=== TASK DATA ===
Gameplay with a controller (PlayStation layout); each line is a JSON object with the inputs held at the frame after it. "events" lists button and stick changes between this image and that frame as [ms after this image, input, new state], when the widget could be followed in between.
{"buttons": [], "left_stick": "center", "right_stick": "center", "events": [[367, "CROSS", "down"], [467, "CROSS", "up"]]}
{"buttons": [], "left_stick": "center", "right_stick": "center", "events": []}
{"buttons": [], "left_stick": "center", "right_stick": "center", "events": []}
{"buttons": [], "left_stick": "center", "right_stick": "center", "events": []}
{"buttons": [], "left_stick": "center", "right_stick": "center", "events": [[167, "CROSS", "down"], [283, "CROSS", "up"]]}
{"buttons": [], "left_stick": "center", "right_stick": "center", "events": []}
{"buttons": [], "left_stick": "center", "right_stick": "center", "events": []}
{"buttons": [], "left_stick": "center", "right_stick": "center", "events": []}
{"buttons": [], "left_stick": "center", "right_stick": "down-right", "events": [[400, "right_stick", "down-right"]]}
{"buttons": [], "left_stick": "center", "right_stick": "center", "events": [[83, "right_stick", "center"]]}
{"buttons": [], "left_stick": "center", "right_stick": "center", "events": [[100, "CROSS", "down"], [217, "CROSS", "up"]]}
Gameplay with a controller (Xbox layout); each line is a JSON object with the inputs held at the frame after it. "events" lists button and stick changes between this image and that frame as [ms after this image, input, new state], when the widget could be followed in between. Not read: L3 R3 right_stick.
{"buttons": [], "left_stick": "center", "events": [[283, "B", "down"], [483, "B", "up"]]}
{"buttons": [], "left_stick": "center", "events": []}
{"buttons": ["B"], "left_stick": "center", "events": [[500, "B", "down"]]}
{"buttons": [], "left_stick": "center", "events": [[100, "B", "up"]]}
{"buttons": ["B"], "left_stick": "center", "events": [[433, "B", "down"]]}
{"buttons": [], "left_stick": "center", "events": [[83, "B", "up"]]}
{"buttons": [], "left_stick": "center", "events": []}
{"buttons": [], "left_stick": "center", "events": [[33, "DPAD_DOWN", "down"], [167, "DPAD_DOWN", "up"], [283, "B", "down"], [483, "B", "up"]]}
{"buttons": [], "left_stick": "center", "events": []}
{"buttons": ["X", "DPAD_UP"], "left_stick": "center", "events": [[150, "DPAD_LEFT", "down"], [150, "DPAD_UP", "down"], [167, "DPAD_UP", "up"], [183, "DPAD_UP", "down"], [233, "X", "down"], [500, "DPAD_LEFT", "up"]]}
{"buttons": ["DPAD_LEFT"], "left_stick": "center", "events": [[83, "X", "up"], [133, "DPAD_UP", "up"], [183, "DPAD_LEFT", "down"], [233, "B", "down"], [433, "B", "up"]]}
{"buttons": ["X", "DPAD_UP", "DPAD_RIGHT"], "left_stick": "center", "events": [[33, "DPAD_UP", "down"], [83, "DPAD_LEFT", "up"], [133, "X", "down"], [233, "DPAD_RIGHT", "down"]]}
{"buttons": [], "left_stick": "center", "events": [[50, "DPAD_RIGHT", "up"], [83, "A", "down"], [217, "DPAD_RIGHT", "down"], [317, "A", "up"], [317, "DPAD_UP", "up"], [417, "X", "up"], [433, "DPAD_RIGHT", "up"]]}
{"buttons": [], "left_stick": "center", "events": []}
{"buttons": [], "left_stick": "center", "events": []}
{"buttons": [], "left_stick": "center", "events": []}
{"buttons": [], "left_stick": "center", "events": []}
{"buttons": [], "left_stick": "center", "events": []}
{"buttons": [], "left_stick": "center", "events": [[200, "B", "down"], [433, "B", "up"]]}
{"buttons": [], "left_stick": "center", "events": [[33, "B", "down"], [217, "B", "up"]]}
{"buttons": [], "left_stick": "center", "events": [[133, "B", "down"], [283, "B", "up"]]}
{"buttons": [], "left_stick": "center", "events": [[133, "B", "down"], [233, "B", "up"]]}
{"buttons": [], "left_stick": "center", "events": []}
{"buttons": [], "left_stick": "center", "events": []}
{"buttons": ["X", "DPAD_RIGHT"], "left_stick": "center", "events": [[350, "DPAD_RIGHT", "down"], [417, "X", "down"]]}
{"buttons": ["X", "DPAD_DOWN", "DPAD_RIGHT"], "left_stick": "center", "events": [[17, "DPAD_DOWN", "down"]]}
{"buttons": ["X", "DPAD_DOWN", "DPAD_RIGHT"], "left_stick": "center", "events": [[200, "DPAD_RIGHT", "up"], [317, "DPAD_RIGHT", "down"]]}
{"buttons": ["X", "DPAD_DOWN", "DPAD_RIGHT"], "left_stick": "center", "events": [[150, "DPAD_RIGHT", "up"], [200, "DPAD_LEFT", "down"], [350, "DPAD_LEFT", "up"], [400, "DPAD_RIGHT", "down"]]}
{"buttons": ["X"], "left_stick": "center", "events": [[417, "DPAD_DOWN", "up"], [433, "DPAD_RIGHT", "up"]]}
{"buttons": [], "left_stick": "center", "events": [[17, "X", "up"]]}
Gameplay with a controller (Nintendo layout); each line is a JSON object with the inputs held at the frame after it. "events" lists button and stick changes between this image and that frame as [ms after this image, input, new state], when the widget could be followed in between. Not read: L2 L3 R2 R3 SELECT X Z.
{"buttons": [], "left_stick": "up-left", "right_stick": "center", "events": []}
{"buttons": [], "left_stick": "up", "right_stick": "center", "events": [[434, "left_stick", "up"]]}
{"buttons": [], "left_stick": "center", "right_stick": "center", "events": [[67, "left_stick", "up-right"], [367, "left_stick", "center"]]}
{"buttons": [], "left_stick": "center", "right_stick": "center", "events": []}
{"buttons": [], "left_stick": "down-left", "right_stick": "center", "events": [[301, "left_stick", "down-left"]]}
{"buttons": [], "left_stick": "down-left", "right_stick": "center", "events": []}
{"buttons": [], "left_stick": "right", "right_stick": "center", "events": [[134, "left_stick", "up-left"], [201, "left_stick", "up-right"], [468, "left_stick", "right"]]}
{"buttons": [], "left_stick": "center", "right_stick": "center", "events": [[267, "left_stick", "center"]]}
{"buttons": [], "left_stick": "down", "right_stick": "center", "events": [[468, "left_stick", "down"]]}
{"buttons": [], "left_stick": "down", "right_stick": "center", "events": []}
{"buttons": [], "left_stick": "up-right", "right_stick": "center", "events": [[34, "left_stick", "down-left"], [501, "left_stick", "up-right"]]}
===
PROBLEM TO WORK ON:
Only a number is wanted: how many lines above include "CROSS"?

OUTPUT FOR THIS TASK:
3